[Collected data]
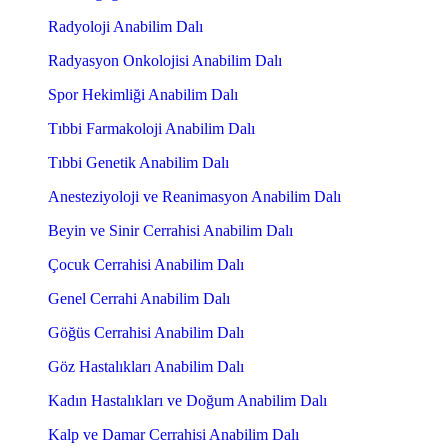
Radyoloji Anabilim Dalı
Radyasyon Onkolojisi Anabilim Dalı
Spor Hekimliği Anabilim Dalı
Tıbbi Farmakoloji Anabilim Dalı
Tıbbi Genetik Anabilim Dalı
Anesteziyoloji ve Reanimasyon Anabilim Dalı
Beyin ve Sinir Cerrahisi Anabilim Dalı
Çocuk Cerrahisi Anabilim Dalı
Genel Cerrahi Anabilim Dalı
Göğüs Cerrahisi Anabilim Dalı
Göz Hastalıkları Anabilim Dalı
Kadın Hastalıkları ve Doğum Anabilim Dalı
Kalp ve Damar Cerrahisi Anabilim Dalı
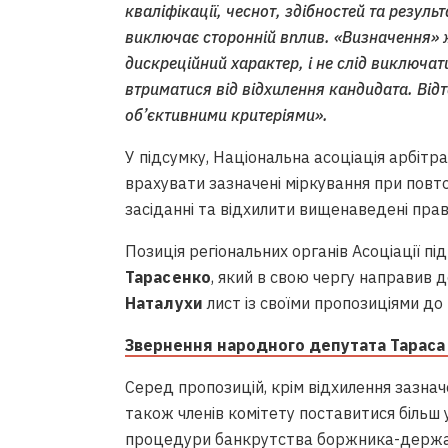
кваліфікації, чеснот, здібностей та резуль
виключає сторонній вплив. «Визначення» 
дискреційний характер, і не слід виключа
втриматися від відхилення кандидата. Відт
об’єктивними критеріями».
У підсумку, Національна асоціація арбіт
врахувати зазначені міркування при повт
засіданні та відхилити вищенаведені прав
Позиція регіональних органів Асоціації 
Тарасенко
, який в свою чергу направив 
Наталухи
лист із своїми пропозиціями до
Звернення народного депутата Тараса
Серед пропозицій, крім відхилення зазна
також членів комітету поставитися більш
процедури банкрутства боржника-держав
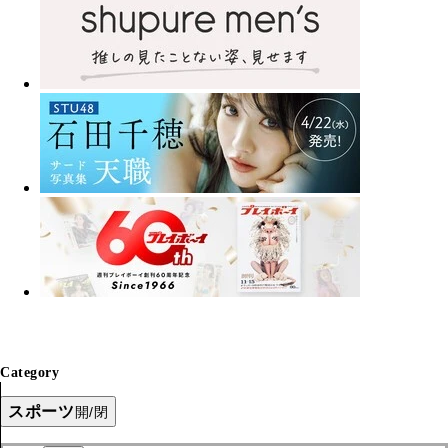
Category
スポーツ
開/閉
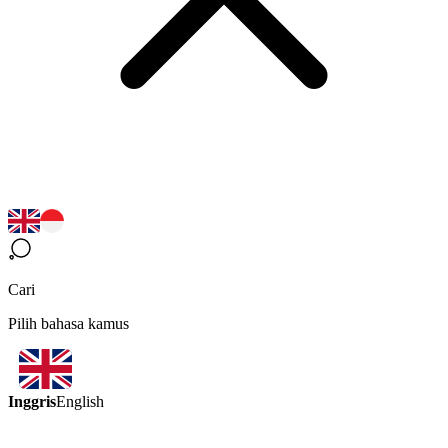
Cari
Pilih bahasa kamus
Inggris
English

Instruction ::
From the line that contains "Tıbbi Genetik Anabilim Dalı" to the final line of the entries, reproduce every line exactly, both ends included. Leave out all pictures.

Answer section ::
Tıbbi Genetik Anabilim Dalı
Anesteziyoloji ve Reanimasyon Anabilim Dalı
Beyin ve Sinir Cerrahisi Anabilim Dalı
Çocuk Cerrahisi Anabilim Dalı
Genel Cerrahi Anabilim Dalı
Göğüs Cerrahisi Anabilim Dalı
Göz Hastalıkları Anabilim Dalı
Kadın Hastalıkları ve Doğum Anabilim Dalı
Kalp ve Damar Cerrahisi Anabilim Dalı
кваліфікації, чеснот, здібностей та резуль
виключає сторонній вплив. «Визначення» 
дискреційний характер, і не слід виключа
втриматися від відхилення кандидата. Відт
об’єктивними критеріями».
У підсумку, Національна асоціація арбіт
врахувати зазначені міркування при повт
засіданні та відхилити вищенаведені прав
Позиція регіональних органів Асоціації 
Тарасенко
, який в свою чергу направив 
Наталухи
лист із своїми пропозиціями до
Звернення народного депутата Тараса
Серед пропозицій, крім відхилення зазна
також членів комітету поставитися більш
процедури банкрутства боржника-держав
Category
スポーツ
開/閉
Cari
Pilih bahasa kamus
Inggris
English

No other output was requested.